Gesammelte Daten:
◆ ◆ ◆ ◆

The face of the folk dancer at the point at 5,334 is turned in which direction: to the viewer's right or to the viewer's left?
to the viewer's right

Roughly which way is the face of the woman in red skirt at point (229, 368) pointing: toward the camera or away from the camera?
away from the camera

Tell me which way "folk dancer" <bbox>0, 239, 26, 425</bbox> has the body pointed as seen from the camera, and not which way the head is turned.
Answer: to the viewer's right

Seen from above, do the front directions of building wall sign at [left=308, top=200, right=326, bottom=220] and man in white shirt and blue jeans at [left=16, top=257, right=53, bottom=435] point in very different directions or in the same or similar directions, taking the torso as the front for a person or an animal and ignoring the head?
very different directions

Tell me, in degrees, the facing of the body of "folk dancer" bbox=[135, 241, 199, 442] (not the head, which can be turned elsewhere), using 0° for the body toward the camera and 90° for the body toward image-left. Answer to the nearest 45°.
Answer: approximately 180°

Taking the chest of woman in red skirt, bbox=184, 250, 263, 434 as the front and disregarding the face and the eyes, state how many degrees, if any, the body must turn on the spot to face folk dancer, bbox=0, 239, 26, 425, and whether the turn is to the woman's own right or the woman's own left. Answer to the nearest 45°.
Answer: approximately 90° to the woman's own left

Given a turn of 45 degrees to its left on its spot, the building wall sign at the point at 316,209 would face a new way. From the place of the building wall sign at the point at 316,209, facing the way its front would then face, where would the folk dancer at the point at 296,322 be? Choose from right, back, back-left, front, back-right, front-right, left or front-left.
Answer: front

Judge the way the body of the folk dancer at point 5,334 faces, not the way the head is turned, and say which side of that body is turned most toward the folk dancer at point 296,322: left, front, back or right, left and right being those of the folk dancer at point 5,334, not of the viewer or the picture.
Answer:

◆ ◆ ◆ ◆

● **Aufgabe**
Geben Sie sämtliche Datensätze oben Zeichen für Zeichen unverändert wieder.

● **Antwortfeld**
The face of the folk dancer at the point at 5,334 is turned in which direction: to the viewer's right or to the viewer's left?
to the viewer's right

Roughly which way is the face of the woman in red skirt at point (229, 368) pointing: toward the camera or away from the camera?
away from the camera

Tell me which way "folk dancer" <bbox>0, 239, 26, 425</bbox> has the body pointed as seen from the camera, and not which way the head is turned.
Answer: to the viewer's right

Seen from above, do the front directions of building wall sign at [left=308, top=200, right=326, bottom=220] and man in white shirt and blue jeans at [left=16, top=257, right=53, bottom=435] point in very different directions or in the same or similar directions, taking the torso as the front for a person or an animal and ignoring the head?
very different directions

Tell me, in degrees, the facing of the body of "folk dancer" bbox=[135, 241, 199, 442] (not the head, which can be turned elsewhere), using 0° for the body toward the camera and 90° for the body toward image-left. Answer to the nearest 45°.
Answer: approximately 180°

Taking the chest of woman in red skirt, bbox=184, 250, 263, 434 as the front and disregarding the face and the eyes, state how many degrees, if any, the body must turn on the spot to face folk dancer, bbox=0, 239, 26, 425, and whether the turn is to the woman's own right or the woman's own left. Answer to the nearest 45°.
Answer: approximately 90° to the woman's own left

Given a turn of 45 degrees to its left on its spot, the building wall sign at the point at 316,209 would face a new way. From the place of the building wall sign at the point at 316,209, facing the way its front would then face, where would the folk dancer at the point at 296,322 be? Choose from right, back, back-left, front, back-right, front-right, left or front-left.
Answer: front

Judge the way the body of the folk dancer at point 5,334 faces, not the way the head is turned, and say which side of that body is turned most toward the folk dancer at point 296,322: left, front, back or right, left and right being those of the folk dancer at point 5,334, not of the viewer or the picture.
Answer:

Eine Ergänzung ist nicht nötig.